**Entries provided:**
------------

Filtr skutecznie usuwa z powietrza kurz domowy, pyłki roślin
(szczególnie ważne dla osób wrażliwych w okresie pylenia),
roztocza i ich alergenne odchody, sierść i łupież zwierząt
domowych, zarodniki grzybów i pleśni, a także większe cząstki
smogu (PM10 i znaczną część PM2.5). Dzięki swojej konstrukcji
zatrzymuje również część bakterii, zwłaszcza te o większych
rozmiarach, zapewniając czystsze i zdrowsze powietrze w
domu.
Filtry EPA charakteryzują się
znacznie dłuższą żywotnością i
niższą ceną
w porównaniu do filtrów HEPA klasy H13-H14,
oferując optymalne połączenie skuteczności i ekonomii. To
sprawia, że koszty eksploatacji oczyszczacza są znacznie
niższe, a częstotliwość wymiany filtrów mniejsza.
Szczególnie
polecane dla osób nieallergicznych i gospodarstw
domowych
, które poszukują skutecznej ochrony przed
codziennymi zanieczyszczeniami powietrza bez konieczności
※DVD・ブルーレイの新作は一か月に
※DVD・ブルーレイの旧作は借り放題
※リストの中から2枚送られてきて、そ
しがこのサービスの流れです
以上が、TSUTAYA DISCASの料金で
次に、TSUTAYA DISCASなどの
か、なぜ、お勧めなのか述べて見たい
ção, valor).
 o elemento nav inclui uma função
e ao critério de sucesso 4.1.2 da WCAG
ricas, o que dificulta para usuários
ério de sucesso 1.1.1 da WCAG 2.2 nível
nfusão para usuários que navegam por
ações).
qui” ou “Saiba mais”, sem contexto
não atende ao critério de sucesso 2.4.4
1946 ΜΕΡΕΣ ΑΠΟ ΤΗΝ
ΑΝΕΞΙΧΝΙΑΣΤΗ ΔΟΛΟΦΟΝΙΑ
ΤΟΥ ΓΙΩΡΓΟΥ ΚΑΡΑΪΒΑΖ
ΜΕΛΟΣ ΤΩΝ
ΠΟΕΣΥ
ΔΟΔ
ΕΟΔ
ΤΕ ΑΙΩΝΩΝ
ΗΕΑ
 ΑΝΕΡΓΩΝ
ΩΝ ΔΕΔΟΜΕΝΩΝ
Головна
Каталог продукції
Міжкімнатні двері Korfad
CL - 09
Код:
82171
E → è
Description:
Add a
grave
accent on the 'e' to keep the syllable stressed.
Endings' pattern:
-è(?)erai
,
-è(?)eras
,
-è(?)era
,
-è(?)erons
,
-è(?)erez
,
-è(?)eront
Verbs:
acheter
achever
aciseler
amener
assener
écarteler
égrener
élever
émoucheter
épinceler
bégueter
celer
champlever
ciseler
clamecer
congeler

------------

**Job:** Please copy out the text of every item above, line for line, with no changes.

**Output below:**
Filtr skutecznie usuwa z powietrza kurz domowy, pyłki roślin
(szczególnie ważne dla osób wrażliwych w okresie pylenia),
roztocza i ich alergenne odchody, sierść i łupież zwierząt
domowych, zarodniki grzybów i pleśni, a także większe cząstki
smogu (PM10 i znaczną część PM2.5). Dzięki swojej konstrukcji
zatrzymuje również część bakterii, zwłaszcza te o większych
rozmiarach, zapewniając czystsze i zdrowsze powietrze w
domu.
Filtry EPA charakteryzują się
znacznie dłuższą żywotnością i
niższą ceną
w porównaniu do filtrów HEPA klasy H13-H14,
oferując optymalne połączenie skuteczności i ekonomii. To
sprawia, że koszty eksploatacji oczyszczacza są znacznie
niższe, a częstotliwość wymiany filtrów mniejsza.
Szczególnie
polecane dla osób nieallergicznych i gospodarstw
domowych
, które poszukują skutecznej ochrony przed
codziennymi zanieczyszczeniami powietrza bez konieczności
※DVD・ブルーレイの新作は一か月に
※DVD・ブルーレイの旧作は借り放題
※リストの中から2枚送られてきて、そ
しがこのサービスの流れです
以上が、TSUTAYA DISCASの料金で
次に、TSUTAYA DISCASなどの
か、なぜ、お勧めなのか述べて見たい
ção, valor).
 o elemento nav inclui uma função
e ao critério de sucesso 4.1.2 da WCAG
ricas, o que dificulta para usuários
ério de sucesso 1.1.1 da WCAG 2.2 nível
nfusão para usuários que navegam por
ações).
qui” ou “Saiba mais”, sem contexto
não atende ao critério de sucesso 2.4.4
1946 ΜΕΡΕΣ ΑΠΟ ΤΗΝ
ΑΝΕΞΙΧΝΙΑΣΤΗ ΔΟΛΟΦΟΝΙΑ
ΤΟΥ ΓΙΩΡΓΟΥ ΚΑΡΑΪΒΑΖ
ΜΕΛΟΣ ΤΩΝ
ΠΟΕΣΥ
ΔΟΔ
ΕΟΔ
ΤΕ ΑΙΩΝΩΝ
ΗΕΑ
 ΑΝΕΡΓΩΝ
ΩΝ ΔΕΔΟΜΕΝΩΝ
Головна
Каталог продукції
Міжкімнатні двері Korfad
CL - 09
Код:
82171
E → è
Description:
Add a
grave
accent on the 'e' to keep the syllable stressed.
Endings' pattern:
-è(?)erai
,
-è(?)eras
,
-è(?)era
,
-è(?)erons
,
-è(?)erez
,
-è(?)eront
Verbs:
acheter
achever
aciseler
amener
assener
écarteler
égrener
élever
émoucheter
épinceler
bégueter
celer
champlever
ciseler
clamecer
congeler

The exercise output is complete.